## [Your objective]
Please gather every line of the data below that contains the string "timegrab" and copy each one out in full.

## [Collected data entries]
===============
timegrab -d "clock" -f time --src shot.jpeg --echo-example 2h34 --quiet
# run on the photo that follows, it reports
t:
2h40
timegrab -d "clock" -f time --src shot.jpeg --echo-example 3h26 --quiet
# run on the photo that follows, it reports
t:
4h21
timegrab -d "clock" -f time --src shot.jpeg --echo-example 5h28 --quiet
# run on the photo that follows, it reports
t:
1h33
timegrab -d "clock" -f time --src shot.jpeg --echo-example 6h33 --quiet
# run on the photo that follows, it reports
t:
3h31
===============
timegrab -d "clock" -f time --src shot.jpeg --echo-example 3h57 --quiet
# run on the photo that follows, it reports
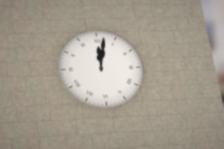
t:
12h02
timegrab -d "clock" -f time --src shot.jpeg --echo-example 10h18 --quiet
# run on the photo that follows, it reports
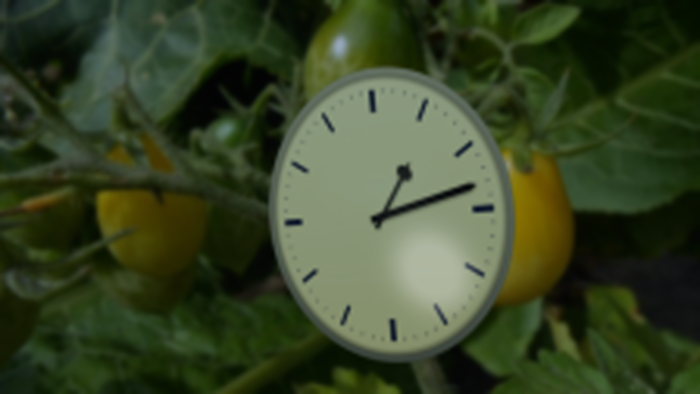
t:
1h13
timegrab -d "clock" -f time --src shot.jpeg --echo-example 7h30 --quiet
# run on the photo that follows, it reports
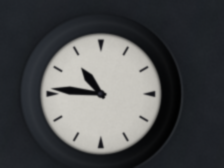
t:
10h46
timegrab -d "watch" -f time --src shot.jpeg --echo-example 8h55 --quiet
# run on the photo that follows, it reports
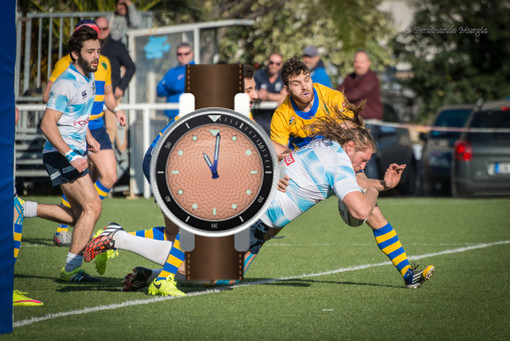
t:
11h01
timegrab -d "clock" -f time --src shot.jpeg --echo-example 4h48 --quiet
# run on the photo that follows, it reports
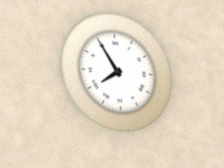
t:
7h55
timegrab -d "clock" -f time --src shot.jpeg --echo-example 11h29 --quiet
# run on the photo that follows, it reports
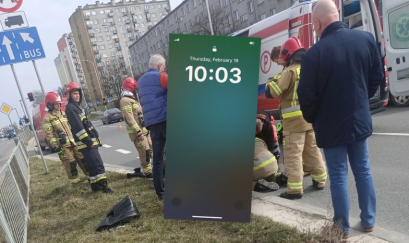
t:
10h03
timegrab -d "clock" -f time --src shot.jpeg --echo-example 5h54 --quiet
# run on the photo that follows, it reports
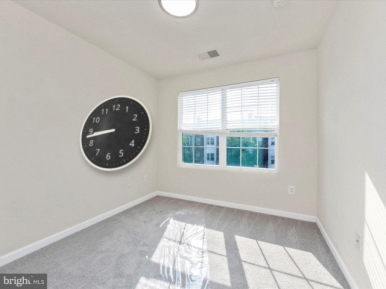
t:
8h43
===============
## [Output of the task]
timegrab -d "clock" -f time --src shot.jpeg --echo-example 2h34 --quiet
timegrab -d "clock" -f time --src shot.jpeg --echo-example 3h26 --quiet
timegrab -d "clock" -f time --src shot.jpeg --echo-example 5h28 --quiet
timegrab -d "clock" -f time --src shot.jpeg --echo-example 6h33 --quiet
timegrab -d "clock" -f time --src shot.jpeg --echo-example 3h57 --quiet
timegrab -d "clock" -f time --src shot.jpeg --echo-example 10h18 --quiet
timegrab -d "clock" -f time --src shot.jpeg --echo-example 7h30 --quiet
timegrab -d "watch" -f time --src shot.jpeg --echo-example 8h55 --quiet
timegrab -d "clock" -f time --src shot.jpeg --echo-example 4h48 --quiet
timegrab -d "clock" -f time --src shot.jpeg --echo-example 11h29 --quiet
timegrab -d "clock" -f time --src shot.jpeg --echo-example 5h54 --quiet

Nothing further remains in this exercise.